### AIM OF THE TASK
Write out, from the entries below, exactly the lines that run between the lines holding "be technically true" and "building activity needs a meaningful share of", inclusive, and stop there.

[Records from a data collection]

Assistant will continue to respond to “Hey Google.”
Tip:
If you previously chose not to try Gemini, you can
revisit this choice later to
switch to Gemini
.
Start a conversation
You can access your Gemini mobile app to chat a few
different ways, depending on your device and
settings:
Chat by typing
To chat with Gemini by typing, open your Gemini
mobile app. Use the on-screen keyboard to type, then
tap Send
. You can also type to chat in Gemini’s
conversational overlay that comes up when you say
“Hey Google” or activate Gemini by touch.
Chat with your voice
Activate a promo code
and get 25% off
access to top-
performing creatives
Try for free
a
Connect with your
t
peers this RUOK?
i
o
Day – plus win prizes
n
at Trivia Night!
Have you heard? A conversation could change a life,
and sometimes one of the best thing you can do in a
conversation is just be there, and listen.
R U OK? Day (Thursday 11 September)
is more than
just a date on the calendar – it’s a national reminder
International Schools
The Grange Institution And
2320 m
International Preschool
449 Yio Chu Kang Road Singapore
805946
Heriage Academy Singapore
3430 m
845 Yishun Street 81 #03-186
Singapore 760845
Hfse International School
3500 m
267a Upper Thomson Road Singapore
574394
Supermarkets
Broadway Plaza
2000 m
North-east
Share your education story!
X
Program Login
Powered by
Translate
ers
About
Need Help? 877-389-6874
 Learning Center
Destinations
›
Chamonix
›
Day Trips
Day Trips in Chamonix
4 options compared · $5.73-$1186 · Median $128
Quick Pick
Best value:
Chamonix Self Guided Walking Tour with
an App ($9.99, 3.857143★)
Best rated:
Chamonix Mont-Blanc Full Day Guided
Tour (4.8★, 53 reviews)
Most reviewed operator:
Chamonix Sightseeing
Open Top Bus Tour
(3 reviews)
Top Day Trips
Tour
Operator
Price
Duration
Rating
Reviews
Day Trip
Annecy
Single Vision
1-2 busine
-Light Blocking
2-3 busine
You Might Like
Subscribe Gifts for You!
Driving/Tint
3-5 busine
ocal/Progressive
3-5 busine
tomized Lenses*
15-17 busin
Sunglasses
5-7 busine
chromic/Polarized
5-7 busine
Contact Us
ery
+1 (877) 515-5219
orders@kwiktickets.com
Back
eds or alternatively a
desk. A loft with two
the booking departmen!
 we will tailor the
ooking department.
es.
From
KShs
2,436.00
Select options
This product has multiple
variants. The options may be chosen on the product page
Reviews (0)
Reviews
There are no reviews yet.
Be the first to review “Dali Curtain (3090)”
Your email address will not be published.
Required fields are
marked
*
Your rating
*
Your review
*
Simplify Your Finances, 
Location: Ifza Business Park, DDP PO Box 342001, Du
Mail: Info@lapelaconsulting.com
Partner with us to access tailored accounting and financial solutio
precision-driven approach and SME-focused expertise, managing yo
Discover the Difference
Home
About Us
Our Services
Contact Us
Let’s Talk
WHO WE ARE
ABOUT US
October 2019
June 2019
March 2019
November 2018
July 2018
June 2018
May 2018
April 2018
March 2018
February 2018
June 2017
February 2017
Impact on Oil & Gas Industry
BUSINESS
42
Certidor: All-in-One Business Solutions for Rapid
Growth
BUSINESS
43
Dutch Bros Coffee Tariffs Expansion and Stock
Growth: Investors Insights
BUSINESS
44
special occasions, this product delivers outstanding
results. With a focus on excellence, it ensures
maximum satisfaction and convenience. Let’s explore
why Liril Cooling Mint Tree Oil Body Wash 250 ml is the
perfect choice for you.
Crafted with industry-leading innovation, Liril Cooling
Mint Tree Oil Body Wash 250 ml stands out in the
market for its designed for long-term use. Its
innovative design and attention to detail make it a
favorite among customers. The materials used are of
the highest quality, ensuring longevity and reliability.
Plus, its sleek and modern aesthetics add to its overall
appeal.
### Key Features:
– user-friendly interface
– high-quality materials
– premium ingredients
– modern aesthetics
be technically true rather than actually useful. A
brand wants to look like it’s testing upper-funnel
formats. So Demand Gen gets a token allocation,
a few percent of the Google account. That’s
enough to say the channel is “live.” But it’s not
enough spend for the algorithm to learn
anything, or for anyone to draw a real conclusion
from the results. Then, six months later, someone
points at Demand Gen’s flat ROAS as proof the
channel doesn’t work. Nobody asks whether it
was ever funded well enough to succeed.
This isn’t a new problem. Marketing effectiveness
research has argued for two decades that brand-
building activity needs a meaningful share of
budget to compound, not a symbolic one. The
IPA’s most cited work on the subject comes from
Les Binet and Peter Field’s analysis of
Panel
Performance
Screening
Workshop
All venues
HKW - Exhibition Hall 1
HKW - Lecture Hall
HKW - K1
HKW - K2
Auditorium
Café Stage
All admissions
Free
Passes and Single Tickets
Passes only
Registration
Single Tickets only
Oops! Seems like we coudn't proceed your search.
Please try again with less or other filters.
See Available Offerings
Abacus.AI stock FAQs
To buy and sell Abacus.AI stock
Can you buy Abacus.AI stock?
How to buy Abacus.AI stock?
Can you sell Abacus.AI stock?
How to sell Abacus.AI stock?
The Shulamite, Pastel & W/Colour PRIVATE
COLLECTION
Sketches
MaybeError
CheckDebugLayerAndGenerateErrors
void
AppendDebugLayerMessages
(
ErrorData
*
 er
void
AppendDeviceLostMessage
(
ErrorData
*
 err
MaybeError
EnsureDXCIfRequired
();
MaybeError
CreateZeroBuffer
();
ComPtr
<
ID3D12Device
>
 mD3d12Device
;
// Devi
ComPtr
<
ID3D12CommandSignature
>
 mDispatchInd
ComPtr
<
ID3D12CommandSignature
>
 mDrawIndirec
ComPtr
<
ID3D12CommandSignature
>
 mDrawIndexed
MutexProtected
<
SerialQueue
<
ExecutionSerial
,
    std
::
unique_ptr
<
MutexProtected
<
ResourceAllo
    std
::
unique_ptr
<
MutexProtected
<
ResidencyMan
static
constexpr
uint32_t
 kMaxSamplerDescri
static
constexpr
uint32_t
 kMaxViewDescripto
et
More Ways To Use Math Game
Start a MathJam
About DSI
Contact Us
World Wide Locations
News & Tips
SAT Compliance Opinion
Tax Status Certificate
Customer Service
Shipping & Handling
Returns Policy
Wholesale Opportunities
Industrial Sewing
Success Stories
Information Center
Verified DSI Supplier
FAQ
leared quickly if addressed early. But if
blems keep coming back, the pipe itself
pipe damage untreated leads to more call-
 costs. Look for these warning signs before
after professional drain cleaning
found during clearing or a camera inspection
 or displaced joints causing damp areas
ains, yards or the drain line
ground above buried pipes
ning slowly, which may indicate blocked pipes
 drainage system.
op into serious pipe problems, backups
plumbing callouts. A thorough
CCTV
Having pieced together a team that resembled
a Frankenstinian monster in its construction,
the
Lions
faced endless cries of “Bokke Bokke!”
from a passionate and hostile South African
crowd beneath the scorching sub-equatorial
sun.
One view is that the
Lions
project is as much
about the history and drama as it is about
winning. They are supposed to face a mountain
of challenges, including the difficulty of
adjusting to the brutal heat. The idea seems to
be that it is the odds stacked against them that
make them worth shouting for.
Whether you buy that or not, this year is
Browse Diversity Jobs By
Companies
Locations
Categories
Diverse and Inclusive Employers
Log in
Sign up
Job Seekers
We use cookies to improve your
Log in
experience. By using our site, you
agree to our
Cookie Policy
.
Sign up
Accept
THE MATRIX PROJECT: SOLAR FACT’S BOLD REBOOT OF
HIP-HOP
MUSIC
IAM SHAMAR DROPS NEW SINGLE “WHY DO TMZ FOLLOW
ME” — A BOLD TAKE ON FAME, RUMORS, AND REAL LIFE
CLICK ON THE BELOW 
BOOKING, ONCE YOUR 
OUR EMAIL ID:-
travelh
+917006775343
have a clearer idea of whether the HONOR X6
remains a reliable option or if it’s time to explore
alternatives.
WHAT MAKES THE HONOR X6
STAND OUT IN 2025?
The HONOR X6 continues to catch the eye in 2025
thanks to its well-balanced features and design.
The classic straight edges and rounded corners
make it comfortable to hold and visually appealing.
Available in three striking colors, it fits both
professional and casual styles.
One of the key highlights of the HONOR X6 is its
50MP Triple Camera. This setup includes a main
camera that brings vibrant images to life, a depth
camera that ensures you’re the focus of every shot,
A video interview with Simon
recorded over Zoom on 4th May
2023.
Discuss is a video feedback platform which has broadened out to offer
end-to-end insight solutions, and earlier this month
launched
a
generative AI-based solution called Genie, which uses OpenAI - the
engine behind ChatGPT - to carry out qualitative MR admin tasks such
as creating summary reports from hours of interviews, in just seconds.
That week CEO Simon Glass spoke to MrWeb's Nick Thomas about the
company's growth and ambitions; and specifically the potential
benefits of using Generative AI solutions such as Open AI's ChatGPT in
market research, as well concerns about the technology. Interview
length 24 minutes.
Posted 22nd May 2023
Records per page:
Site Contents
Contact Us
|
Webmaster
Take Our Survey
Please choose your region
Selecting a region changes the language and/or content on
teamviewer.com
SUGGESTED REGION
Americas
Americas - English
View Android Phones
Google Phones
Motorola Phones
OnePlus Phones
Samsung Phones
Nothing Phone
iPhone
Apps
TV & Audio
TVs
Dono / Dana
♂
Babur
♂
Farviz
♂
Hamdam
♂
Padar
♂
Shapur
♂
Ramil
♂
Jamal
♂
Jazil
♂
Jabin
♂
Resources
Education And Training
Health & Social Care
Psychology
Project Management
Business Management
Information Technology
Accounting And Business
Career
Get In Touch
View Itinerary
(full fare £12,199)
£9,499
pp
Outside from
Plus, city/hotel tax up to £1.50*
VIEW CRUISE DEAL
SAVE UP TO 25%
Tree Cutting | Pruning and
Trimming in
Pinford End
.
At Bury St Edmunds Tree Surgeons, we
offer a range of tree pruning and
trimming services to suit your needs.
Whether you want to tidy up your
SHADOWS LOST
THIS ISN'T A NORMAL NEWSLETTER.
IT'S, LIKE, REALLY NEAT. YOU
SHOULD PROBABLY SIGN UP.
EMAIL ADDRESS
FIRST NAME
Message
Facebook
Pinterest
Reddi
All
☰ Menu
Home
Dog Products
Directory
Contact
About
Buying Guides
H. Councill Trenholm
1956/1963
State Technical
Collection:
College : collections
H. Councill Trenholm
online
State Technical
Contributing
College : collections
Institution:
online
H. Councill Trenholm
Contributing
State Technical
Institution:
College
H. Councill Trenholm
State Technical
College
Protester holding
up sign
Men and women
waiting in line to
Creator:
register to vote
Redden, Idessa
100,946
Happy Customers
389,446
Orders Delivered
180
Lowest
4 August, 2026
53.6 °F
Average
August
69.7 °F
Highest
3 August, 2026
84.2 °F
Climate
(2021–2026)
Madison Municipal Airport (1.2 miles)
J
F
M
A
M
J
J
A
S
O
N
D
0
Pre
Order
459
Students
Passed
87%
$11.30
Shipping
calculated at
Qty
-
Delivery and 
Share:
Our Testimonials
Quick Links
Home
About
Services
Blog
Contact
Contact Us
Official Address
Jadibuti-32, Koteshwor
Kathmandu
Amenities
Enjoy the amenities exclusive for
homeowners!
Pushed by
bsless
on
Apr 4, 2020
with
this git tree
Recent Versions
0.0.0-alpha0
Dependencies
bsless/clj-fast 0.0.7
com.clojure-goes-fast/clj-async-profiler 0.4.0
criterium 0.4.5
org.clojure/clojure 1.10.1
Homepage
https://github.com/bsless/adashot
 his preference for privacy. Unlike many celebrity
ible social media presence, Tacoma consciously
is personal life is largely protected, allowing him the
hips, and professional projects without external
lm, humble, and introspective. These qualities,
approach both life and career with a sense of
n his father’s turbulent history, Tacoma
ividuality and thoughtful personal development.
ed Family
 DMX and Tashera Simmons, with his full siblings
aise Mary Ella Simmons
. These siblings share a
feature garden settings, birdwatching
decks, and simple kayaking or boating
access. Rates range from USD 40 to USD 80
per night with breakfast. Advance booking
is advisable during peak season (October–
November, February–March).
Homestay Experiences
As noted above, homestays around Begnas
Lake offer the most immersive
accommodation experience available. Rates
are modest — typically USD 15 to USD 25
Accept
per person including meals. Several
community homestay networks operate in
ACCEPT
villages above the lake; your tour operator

### EXERCISE RESULT
be technically true rather than actually useful. A
brand wants to look like it’s testing upper-funnel
formats. So Demand Gen gets a token allocation,
a few percent of the Google account. That’s
enough to say the channel is “live.” But it’s not
enough spend for the algorithm to learn
anything, or for anyone to draw a real conclusion
from the results. Then, six months later, someone
points at Demand Gen’s flat ROAS as proof the
channel doesn’t work. Nobody asks whether it
was ever funded well enough to succeed.
This isn’t a new problem. Marketing effectiveness
research has argued for two decades that brand-
building activity needs a meaningful share of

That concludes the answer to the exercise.